**Instructions to follow**
Take every line from the listing below that includes "Irrigation" and copy it.

▽

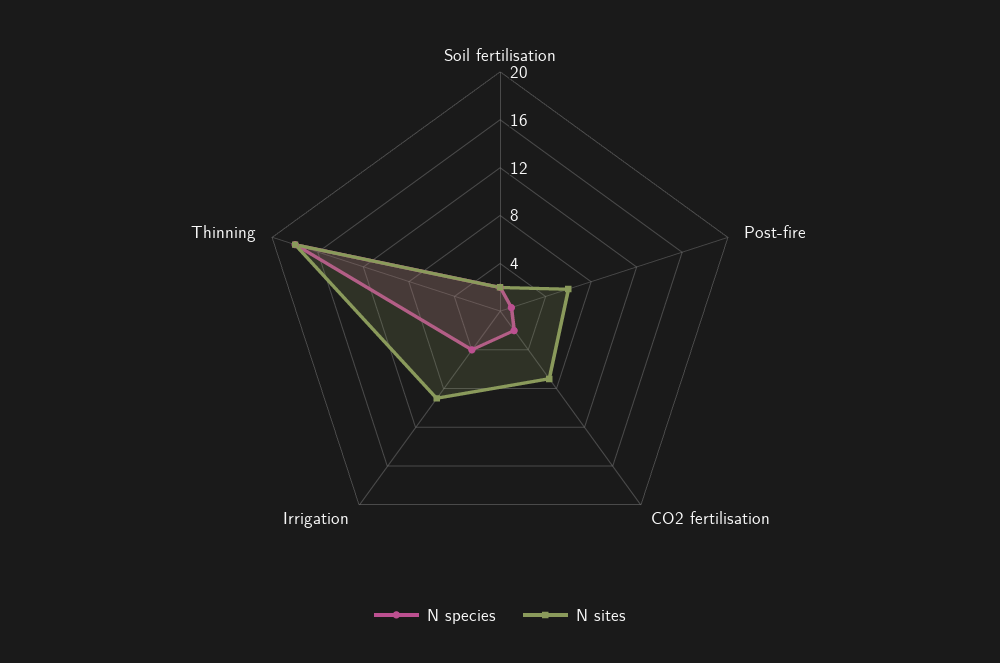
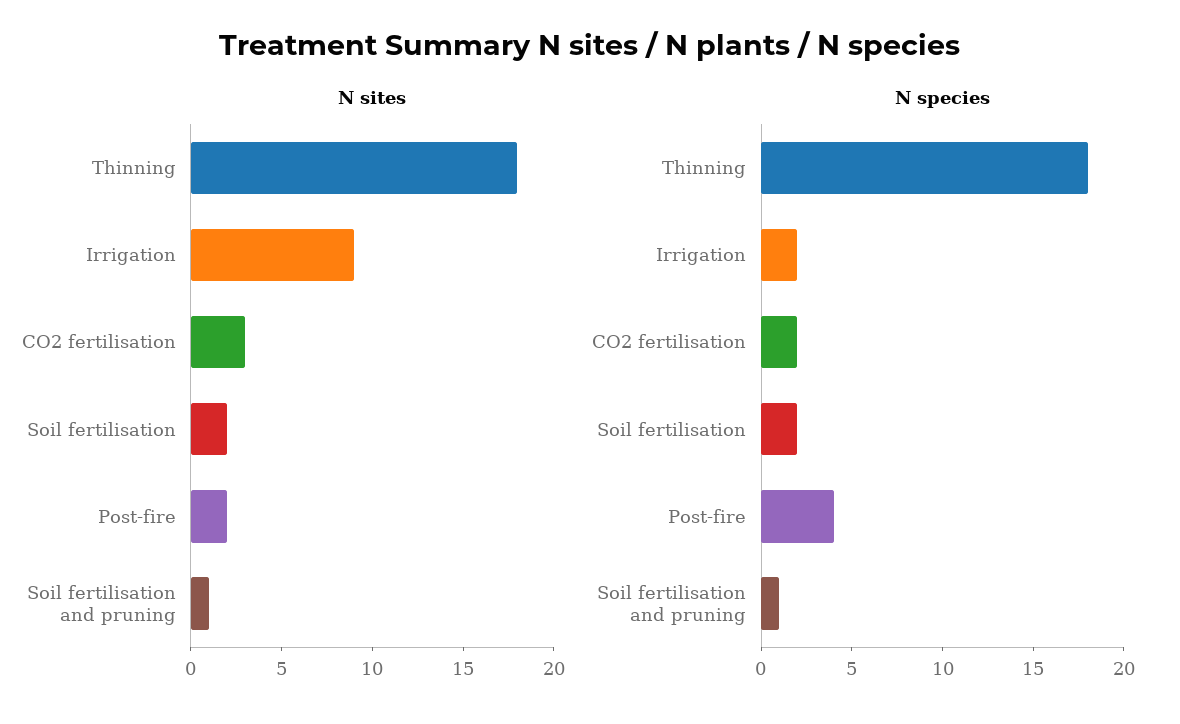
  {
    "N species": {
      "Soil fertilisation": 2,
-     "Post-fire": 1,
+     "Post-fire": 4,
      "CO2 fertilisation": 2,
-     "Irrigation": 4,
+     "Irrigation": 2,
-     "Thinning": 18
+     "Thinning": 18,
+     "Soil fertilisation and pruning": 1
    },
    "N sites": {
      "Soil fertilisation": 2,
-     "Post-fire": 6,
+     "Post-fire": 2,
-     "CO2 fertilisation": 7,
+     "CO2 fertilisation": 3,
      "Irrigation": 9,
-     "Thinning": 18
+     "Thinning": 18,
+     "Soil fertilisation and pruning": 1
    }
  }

△

**Exercise response**
-     "Irrigation": 4,
+     "Irrigation": 2,
      "Irrigation": 9,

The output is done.